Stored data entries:
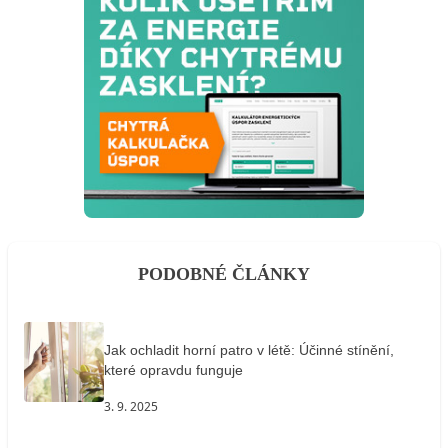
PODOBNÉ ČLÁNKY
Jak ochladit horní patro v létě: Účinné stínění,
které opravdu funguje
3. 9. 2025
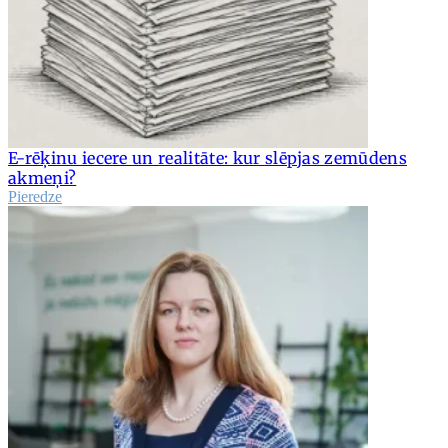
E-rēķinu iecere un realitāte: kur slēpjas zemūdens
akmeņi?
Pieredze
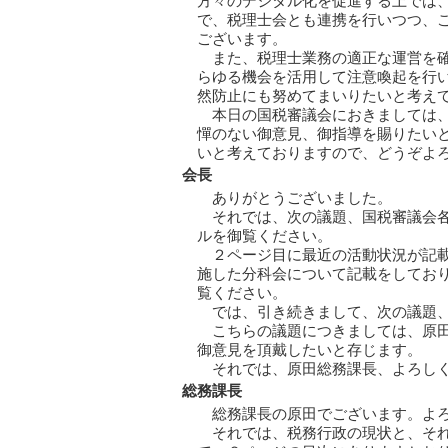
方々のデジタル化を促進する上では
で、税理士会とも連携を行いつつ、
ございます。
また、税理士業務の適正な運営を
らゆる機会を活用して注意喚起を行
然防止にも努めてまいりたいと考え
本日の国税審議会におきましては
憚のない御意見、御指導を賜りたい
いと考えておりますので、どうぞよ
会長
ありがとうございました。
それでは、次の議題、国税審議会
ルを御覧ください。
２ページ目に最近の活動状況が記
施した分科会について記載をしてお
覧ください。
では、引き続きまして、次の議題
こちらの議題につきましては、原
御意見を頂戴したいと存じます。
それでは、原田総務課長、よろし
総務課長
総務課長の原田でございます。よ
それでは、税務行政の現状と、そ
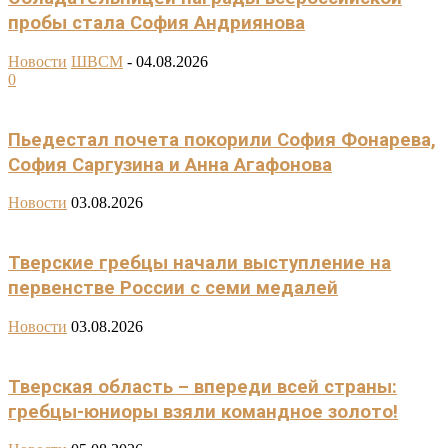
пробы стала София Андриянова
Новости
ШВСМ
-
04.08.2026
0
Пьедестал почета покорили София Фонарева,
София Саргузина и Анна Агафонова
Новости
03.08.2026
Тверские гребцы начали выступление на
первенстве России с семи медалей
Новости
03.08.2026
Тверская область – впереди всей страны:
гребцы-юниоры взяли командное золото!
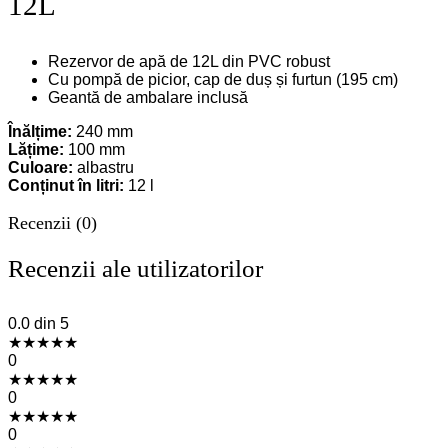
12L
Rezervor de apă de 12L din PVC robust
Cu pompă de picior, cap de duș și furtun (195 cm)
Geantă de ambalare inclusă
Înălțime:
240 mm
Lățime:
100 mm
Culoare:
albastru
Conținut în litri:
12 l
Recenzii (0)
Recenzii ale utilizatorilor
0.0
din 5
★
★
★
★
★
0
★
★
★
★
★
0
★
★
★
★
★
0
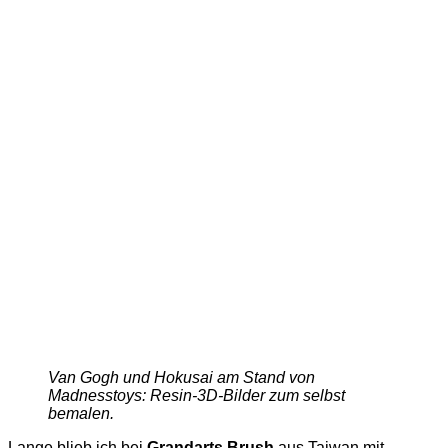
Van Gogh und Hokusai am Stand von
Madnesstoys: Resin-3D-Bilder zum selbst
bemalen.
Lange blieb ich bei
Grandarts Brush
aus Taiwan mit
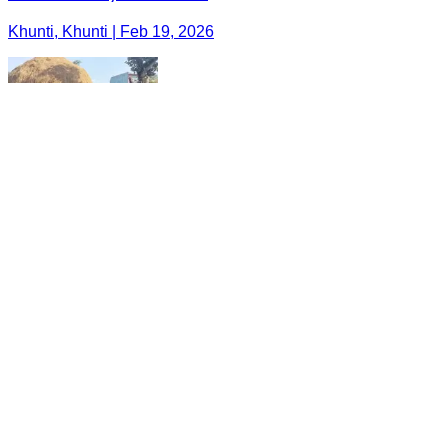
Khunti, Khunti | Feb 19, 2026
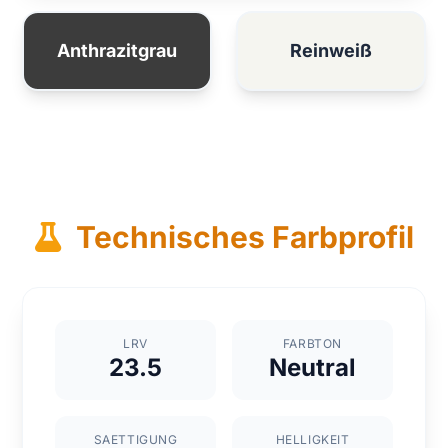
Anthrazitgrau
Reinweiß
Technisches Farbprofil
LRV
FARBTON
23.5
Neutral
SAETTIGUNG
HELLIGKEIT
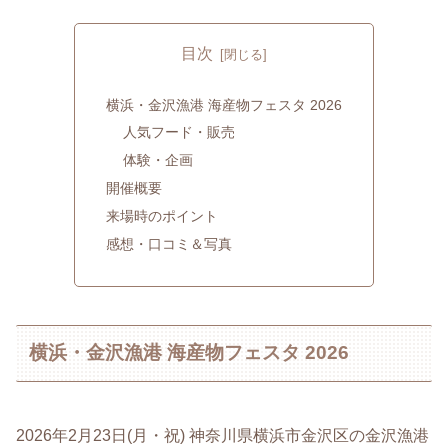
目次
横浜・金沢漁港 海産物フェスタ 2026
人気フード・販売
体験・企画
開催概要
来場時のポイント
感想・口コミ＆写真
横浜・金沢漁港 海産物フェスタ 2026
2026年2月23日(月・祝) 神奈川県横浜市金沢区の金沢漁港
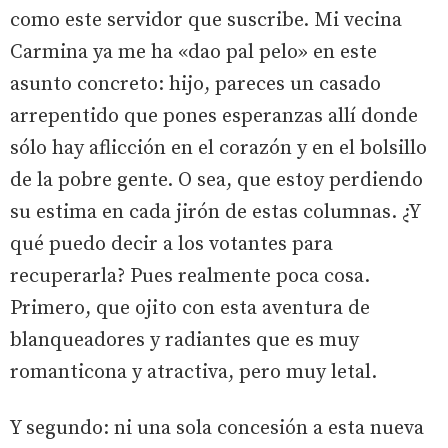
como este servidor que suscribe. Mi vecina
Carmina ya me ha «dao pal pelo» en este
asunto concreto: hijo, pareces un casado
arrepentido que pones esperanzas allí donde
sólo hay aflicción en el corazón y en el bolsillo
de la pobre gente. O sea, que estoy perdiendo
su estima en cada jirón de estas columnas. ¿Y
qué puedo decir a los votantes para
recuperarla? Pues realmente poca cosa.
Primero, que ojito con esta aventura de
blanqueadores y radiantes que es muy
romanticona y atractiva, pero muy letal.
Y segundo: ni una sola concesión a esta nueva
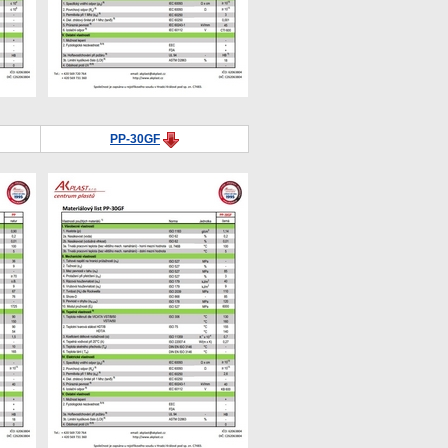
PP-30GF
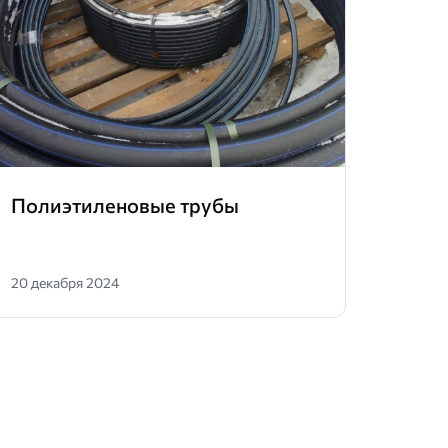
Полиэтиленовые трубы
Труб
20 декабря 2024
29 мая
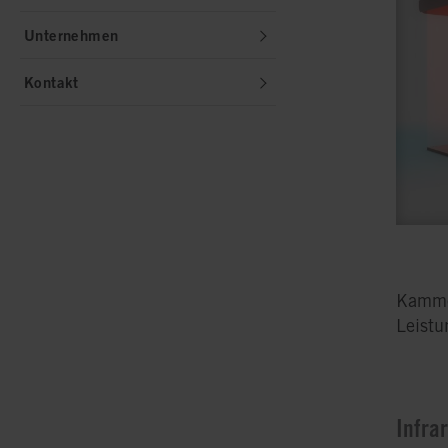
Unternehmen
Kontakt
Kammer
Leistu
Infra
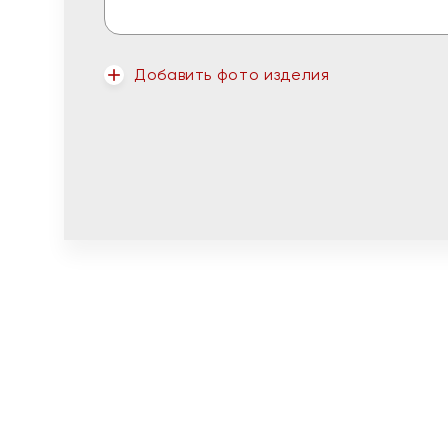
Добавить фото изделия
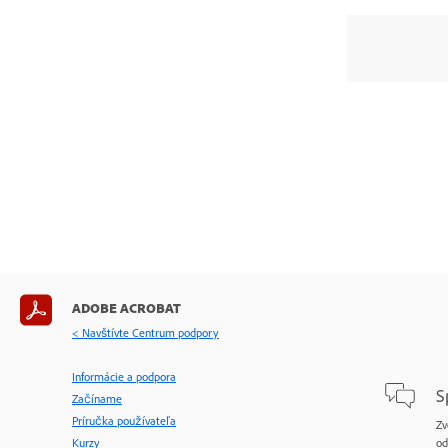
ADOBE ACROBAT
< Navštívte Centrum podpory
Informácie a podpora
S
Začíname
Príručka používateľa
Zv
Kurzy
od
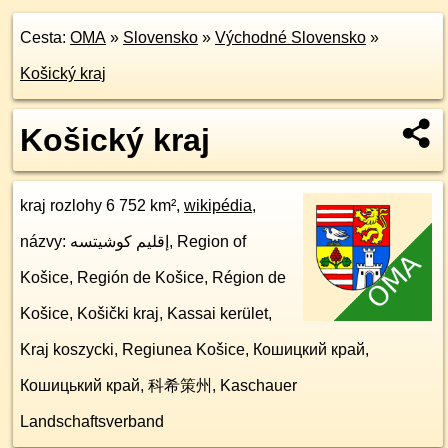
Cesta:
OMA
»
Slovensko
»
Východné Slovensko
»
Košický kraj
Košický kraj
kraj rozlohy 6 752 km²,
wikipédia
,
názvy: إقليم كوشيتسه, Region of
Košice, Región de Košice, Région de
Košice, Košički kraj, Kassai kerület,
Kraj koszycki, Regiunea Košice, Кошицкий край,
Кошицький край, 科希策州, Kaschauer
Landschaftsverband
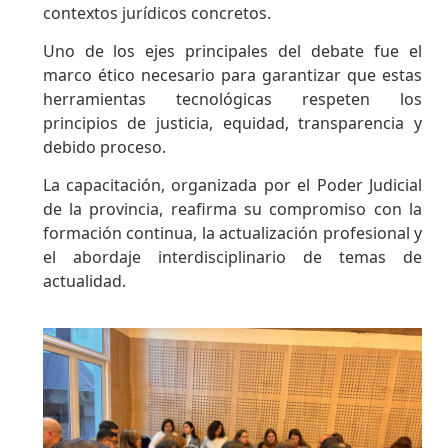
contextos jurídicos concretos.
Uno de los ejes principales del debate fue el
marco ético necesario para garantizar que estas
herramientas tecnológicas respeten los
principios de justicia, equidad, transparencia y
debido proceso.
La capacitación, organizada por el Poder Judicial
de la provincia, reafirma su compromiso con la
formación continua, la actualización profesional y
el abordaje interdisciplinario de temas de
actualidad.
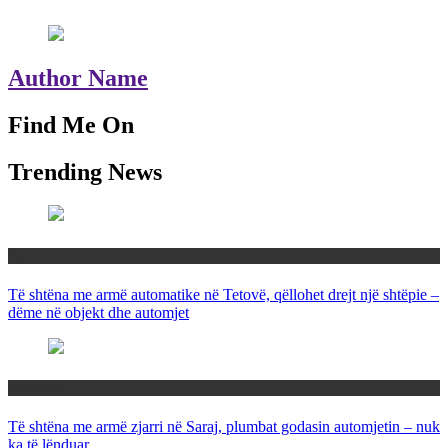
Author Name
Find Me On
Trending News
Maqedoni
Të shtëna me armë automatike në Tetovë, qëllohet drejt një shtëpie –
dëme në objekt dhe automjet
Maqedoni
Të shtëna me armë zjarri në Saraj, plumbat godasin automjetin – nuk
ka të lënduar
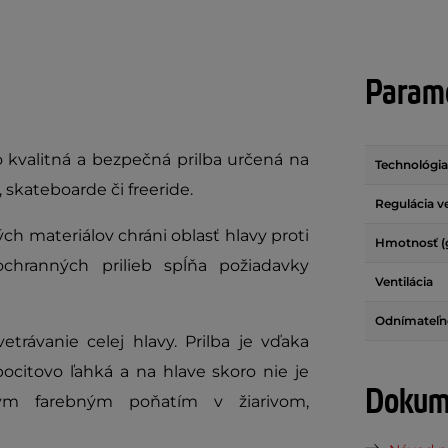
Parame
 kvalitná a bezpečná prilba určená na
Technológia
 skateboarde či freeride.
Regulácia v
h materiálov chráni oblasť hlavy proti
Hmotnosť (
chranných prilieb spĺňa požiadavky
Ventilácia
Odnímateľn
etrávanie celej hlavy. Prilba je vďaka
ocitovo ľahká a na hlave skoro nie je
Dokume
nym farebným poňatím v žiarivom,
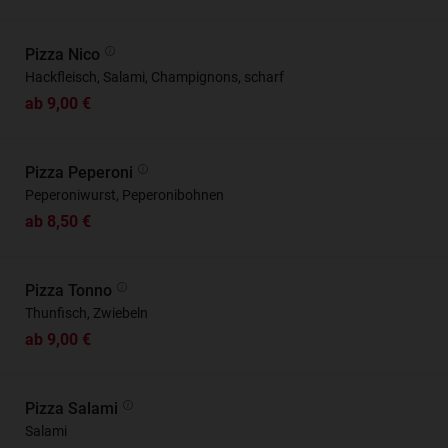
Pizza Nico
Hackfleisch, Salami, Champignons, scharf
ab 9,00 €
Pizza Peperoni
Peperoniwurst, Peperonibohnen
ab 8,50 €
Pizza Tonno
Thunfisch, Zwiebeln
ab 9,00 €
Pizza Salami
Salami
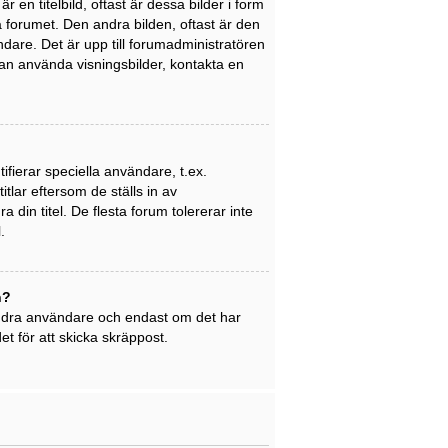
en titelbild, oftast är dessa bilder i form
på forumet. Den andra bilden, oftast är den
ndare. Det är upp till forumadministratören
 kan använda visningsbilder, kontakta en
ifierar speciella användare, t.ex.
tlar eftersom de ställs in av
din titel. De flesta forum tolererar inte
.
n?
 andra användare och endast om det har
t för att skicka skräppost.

§ Problem details: Write out each line above with the word "shtëna".

§ Exercise response:
Të shtëna me armë automatike në Tetovë, qëllohet drejt një shtëpie –
Të shtëna me armë zjarri në Saraj, plumbat godasin automjetin – nuk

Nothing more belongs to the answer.